In seinem Urteil VII R 1/97 – Abschnitt II Nr. 2 – hat der Senat erkannt, daß die Finanzbehörde ihre Ermittlungspflicht verletzt, wenn sie der Kraftfahrzeugsteuer veranlagung unter Verzicht auf für die Beurteilung notwendige Daten die verkehrsrechtliche Einstufung des umgebauten Fahrzeugs (LKW) zugrunde legt; eine verbösernde Änderungsfestsetzung wegen nachträglich erkannter Unerheblichkeit der Umbauten scheidet damit aus. Der Senat hat in dieser Entscheidung an sein Urteil vom 10. Dezember 1991 VII R 10/90 (BFHE 166, 395, 398, BStBl II 1992, 324) angeknüpft und wiederholt, daß die Ermittlungspflicht nur dann verletzt ist, wenn die Finanzbehörde Zweifeln, die sich nach Sachlage aufdrängen, nicht nachgeht. Einen Ermittlungsmangel hat der Senat im Falle VII R 1/97 bejaht, weil nach den festgestellten Umständen zwingend eine nähere Aufklärung über Art und Umfang der vorgenommenen Umbauten erforderlich war (im Rahmen einer Besteuerung im Jahre 1989).

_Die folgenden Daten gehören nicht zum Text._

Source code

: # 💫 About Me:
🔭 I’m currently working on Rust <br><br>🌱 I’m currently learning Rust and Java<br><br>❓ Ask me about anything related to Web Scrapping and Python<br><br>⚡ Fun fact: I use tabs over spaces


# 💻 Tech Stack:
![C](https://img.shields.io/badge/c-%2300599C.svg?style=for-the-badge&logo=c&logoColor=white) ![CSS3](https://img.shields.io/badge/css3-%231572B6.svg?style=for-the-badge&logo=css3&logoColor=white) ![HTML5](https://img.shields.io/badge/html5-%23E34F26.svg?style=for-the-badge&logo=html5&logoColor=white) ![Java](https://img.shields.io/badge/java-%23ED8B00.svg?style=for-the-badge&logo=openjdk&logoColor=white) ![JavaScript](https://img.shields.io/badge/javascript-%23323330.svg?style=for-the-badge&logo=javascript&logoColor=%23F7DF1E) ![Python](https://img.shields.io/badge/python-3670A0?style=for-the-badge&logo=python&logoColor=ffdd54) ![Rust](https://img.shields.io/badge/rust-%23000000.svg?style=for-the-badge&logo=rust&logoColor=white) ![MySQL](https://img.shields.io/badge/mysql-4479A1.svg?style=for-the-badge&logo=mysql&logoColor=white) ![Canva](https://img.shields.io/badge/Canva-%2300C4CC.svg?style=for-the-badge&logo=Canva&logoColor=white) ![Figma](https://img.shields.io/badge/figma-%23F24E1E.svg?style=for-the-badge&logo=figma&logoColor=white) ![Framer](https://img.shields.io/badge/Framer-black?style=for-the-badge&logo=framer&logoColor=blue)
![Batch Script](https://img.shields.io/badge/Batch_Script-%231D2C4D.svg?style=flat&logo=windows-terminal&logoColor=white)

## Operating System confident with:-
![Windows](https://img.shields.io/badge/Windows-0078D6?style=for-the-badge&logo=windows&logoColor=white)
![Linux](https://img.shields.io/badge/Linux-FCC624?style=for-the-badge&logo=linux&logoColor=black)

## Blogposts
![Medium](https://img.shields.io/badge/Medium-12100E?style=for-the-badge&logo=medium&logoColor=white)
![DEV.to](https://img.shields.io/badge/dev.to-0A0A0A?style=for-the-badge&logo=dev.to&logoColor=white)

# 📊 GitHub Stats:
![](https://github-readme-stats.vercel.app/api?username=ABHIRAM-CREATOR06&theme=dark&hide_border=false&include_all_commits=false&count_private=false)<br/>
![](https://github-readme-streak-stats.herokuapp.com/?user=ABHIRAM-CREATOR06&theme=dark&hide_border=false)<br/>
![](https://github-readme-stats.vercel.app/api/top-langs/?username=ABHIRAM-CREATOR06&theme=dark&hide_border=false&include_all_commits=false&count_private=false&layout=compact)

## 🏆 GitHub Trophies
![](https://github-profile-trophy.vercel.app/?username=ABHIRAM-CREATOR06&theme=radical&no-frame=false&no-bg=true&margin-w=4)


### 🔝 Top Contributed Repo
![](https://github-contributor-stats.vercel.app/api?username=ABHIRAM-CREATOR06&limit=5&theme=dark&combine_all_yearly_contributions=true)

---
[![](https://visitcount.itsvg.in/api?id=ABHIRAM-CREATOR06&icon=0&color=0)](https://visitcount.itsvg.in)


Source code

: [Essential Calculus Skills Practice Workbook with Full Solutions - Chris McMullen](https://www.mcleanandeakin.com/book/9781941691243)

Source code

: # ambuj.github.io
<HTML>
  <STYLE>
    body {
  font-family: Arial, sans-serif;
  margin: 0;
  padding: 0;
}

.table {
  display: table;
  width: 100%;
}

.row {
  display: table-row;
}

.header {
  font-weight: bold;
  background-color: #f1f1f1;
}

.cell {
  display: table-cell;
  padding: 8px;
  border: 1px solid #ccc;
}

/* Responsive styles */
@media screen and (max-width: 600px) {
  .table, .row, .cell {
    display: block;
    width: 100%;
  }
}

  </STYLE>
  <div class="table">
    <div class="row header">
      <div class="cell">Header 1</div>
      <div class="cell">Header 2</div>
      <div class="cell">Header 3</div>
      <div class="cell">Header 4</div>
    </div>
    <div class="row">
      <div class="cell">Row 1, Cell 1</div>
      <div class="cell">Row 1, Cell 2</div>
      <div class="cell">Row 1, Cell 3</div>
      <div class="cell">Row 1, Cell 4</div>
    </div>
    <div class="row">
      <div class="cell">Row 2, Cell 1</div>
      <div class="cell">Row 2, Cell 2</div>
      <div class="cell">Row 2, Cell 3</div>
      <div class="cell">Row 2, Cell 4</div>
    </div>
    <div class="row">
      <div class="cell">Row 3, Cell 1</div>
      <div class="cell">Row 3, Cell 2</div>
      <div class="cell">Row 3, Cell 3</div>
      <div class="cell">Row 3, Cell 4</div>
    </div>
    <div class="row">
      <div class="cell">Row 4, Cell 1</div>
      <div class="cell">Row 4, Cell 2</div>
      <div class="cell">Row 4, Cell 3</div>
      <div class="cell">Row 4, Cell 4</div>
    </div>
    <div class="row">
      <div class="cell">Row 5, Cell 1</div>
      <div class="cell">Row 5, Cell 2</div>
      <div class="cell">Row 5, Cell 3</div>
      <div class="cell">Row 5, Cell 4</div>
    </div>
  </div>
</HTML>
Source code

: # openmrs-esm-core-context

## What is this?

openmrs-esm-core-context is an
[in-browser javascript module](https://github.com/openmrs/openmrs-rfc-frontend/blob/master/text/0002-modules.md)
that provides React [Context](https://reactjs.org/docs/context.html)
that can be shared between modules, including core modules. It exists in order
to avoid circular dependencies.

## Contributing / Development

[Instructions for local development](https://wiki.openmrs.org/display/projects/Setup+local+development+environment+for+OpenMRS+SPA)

Die Grundsätze des Senatsurteils VII R 1/97 können auch im Streitfall – bezogen auf die Besteuerung im Jahre 1991 – herangezogen werden. Erforderlich sind aber Feststellungen, aus denen sich in nachvollziehbarer Weise ergibt, daß das FA zwangsläufig zu Zweifeln an der Bewertung des umgebauten Fahrzeugs als LKW gelangen mußte. Solche Feststellungen hat das FG nicht in ausreichendem Maße getroffen. Das FG hat lediglich ausgeführt, daß das FA aufgrund der Mitteilung der Zulassungsstelle (Fahrzeugveränderung) über „genügend Daten und Anhaltspunkte” verfügt habe, um eine Überprüfung vorzunehmen. Daß diese Überprüfung aus der Sicht des FA aber auch veranlaßt war, läßt sich der Vorentscheidung nicht entnehmen. Insbesondere fehlt eine Angabe der Gründe, aus denen sich die Notwendigkeit weiterer Ermittlungen ergab (etwa eine frühere Besteuerung des Fahrzeugs als PKW durch das FA oder auch beim FA vorliegende Erkenntnisse). Die Bezugnahme auf aufsichtsbehördliche Hinweise „zumindest seit 1992/93” reicht nicht aus, da es hier um die Besteuerung im Jahre 1991 geht. Im zweiten Rechtsgang wird das FG die hiernach erforderlichen Feststellungen nachzuholen und auf ihrer Grundlage neu zu entscheiden haben. Im übrigen wird – ohne Bindungswirkung (§ 126 Abs. 5 FGO) – auf die vom Senat inzwischen bestätigten Urteile des FG Nürnberg vom 12. November 1996 VI 174/96 und 188/96 (EFG 1997, 497, 499) – zu § 173 Abs. 1 Nr. 1 AO 1977 (Rechts erheblichkeit der neuen Tatsachen) – verwiesen.